# Real and Zero eigenvalues

1. May 18, 2016

### rmiller70015

1. The problem statement, all variables and given/known data
$$\frac{d\vec{Y}}{dt} = \begin{bmatrix} 2 & 4 \\ 3 & 6 \end{bmatrix} \vec{Y}$$
Find the eigenvalues and eigenvectors
2. Relevant equations

3. The attempt at a solution
I found the eigenvectors to be
$$\vec{v_1} = \begin{bmatrix} 2 \\ 1 \end{bmatrix} , \vec{v_2} = \begin{bmatrix} 2 \\ -3 \end{bmatrix}$$

I found a widget on Wolfram Alpha that says the second eigenvector should be:
$$\begin{bmatrix} 2 \\ 3 \end{bmatrix}$$

I am more inclined to believe wolfram alpha is correct, but can someone show me why?

2. May 18, 2016

### pasmith

How are we to determine whether, and if so how, you have made an error if you don't post your working?

3. May 18, 2016

### rmiller70015

It was mostly by looking at the matrix and trying to make them the same and now that you say that when I do the algebra on it to post it, I see what I did wrong. I just tried to look at 3 and -2 to find the solution when I should have said 3x-2y=0 and 3x=2y then the vector becomes clear.

4. May 18, 2016

### Ray Vickson

Neither of your $v_1$ or $v_2$ are eigenvectors. If $A$ is your matrix we have $Av_1 = (8,12)^T$, which cannot be a multiple of $v_1$: the first component of $v_1$ is larger than the second component, while the opposite is true for $Av_1$. Similarly, $v_2$ cannot be an eigenvector of $A$ because the components of $v_2$ have opposite signs, while those of $Av_2$ have the same sign.

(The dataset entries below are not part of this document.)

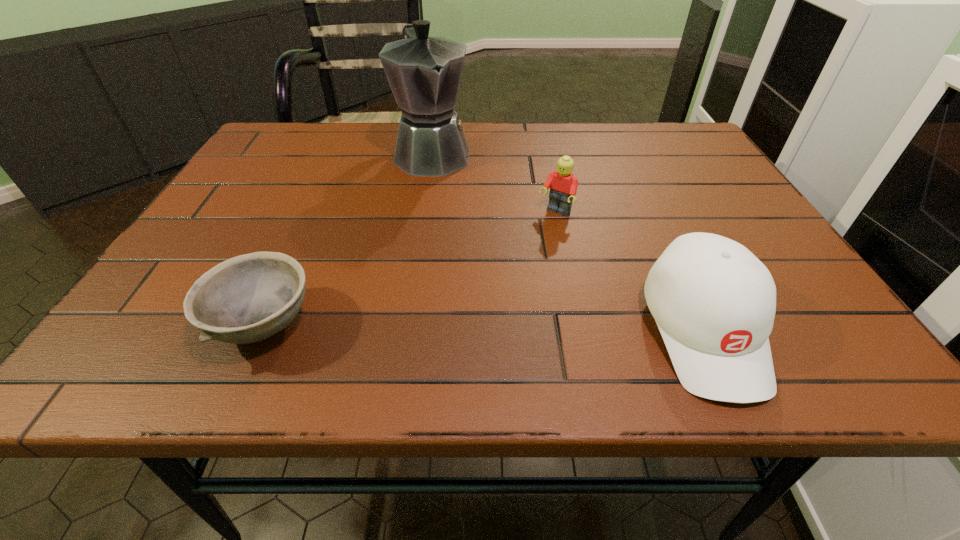
What are the coordinates of `free spot on the desktop that is between the bowl and the rightmost object and is positioned on the face of the third nearest object` in the screenshot? It's located at (462, 327).

The width and height of the screenshot is (960, 540). What are the coordinates of `free spot on the desktop that is between the leftmost object and the baseball cap and is positioned at the spout of the coffeepot` in the screenshot? It's located at (530, 328).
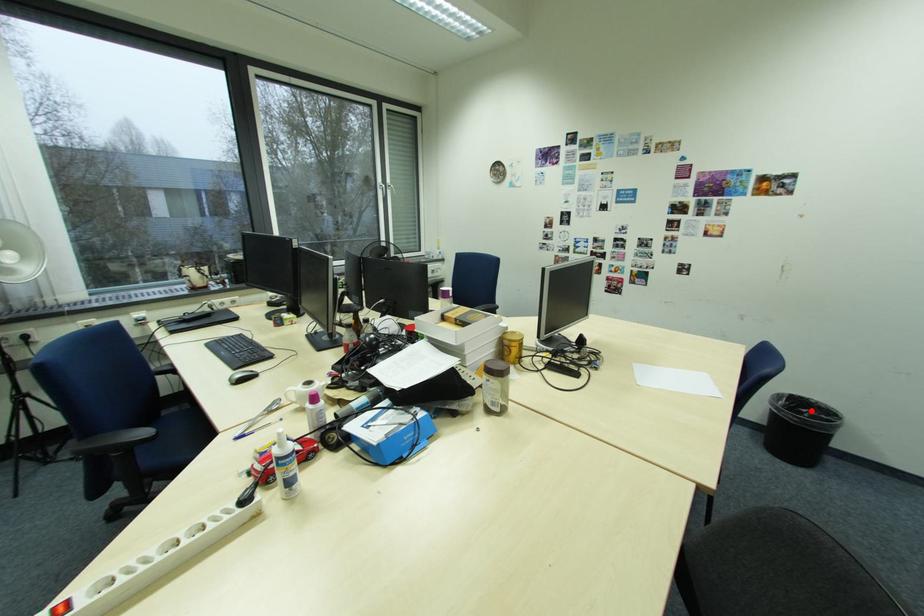
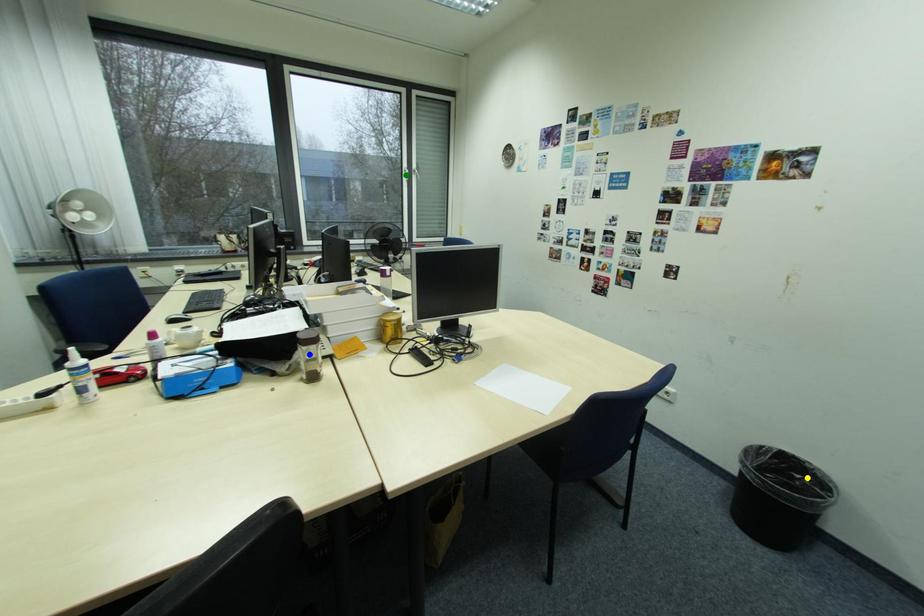
Question: I am providing you with two images of the same scene from different viewpoints. A red point is marked on the first image. You are given multiple points on the second image. Can you choose the point in image 2 that corresponds to the point in image 1?

Choices:
 (A) green point
 (B) blue point
 (C) yellow point

Answer: (C)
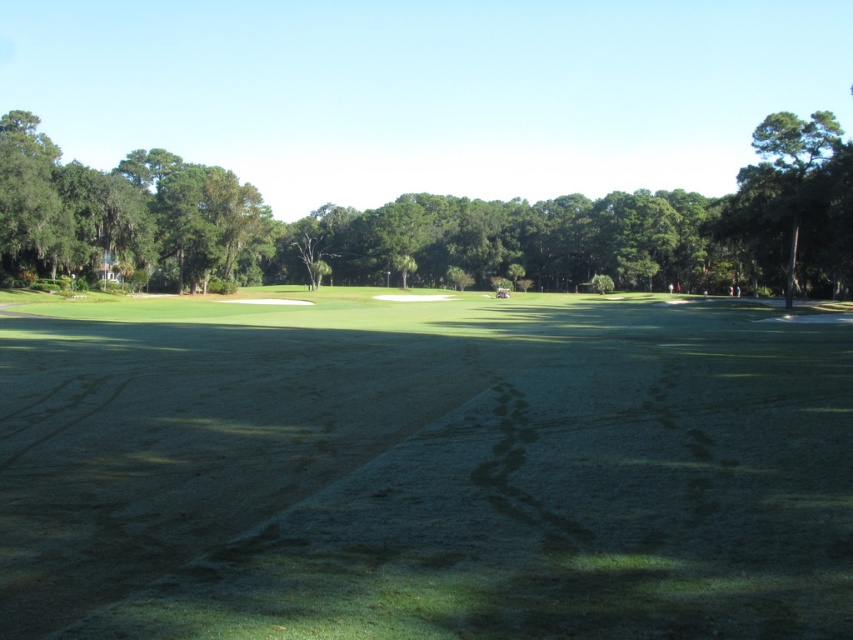
How distant is green grass at center from green leafy tree at upper right?

They are 45.20 meters apart.

Who is shorter, green grass at center or green leafy tree at upper right?

Standing shorter between the two is green grass at center.

This screenshot has width=853, height=640. I want to click on green grass at center, so click(422, 468).

Where is `green grass at center`? green grass at center is located at coordinates (422, 468).

The width and height of the screenshot is (853, 640). In order to click on green grass at center in this screenshot , I will do `click(422, 468)`.

Who is positioned more to the right, green grass at center or green leafy tree at center?

green grass at center

Is point (401, 420) positioned behind point (728, 241)?

No, (401, 420) is closer to viewer.

The height and width of the screenshot is (640, 853). Identify the location of green grass at center. (422, 468).

Is green leafy tree at center to the left of green leafy tree at upper right from the viewer's perspective?

Indeed, green leafy tree at center is positioned on the left side of green leafy tree at upper right.

You are a GUI agent. You are given a task and a screenshot of the screen. Output one action in this format:
    pyautogui.click(x=<x>, y=<y>)
    Task: Click on the green leafy tree at center
    The width and height of the screenshot is (853, 640).
    Given the screenshot: What is the action you would take?
    pyautogui.click(x=430, y=227)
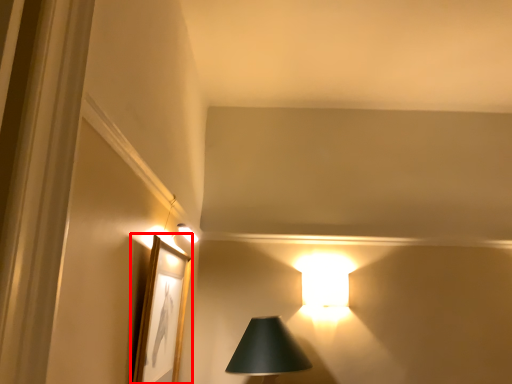
Question: From the image's perspective, considering the relative positions of picture frame (annotated by the red box) and lamp in the image provided, where is picture frame (annotated by the red box) located with respect to the staircase?

Choices:
 (A) above
 (B) below

Answer: (A)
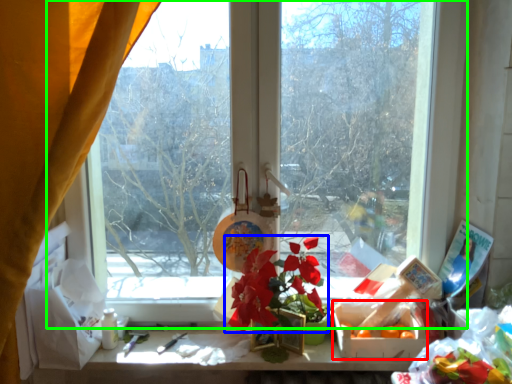
Question: Which object is positioned farthest from flower box (highlighted by a red box)? Select from flower (highlighted by a blue box) and window (highlighted by a green box).

Choices:
 (A) flower
 (B) window

Answer: (B)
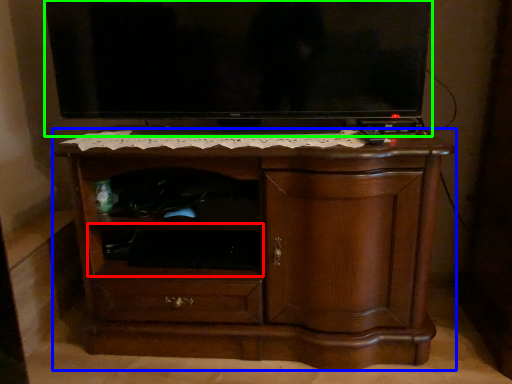
Question: Which object is positioned closest to shelf (highlighted by a red box)? Select from chest of drawers (highlighted by a blue box) and television (highlighted by a green box).

Choices:
 (A) chest of drawers
 (B) television

Answer: (A)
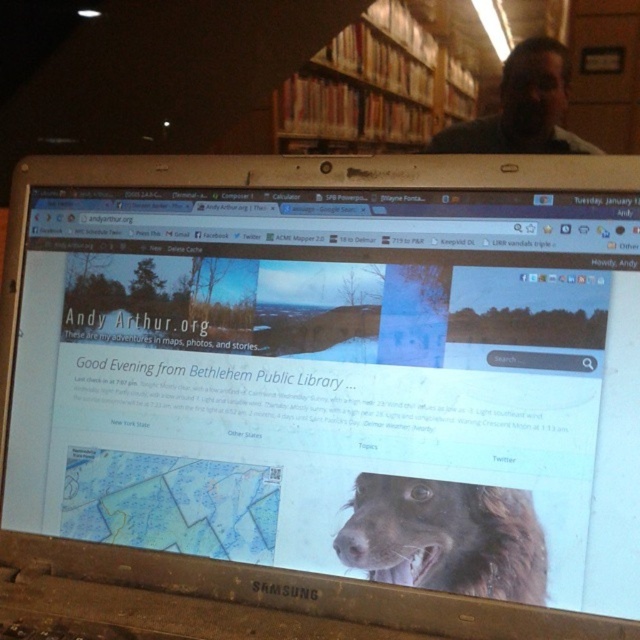
From the picture: You are a photographer standing 1.2 meters away from the wooden bookshelf at upper center. Can you reach it without moving your feet?

The wooden bookshelf at upper center is 1.13 meters from camera. Since you are standing 1.2 meters away, you can just barely reach it without moving your feet.

You are a visitor at the library and want to take a photo of the wooden bookshelf at upper center and the brown furry dog at center displayed on the laptop screen. Which object should you focus on first if you want to capture both in one shot without moving the camera?

The wooden bookshelf at upper center is much taller than the brown furry dog at center, so you should focus on the wooden bookshelf at upper center first to ensure both are in frame.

Also: you did not show the eigenvalues.

5. May 18, 2016

### rmiller70015

Eigens are 0,8. The problem was v2 I ommited a negative sign in the first vector on accident.

6. May 18, 2016

### Ray Vickson

I do not understand what you are trying to say. What is the correct $v_1$? What is the correct $v_2$? Instead of trying to describe these in words, just show the actual numerical entries.

7. May 18, 2016

### rmiller70015

$$\vec{v_1}= \begin{bmatrix} -2 \\ 1 \end{bmatrix} , \vec{v_2}= \begin{bmatrix} 2 \\ 3 \end{bmatrix}$$

Sory for putting so little work into this, I've got the answer and moved onto the next problem at this point.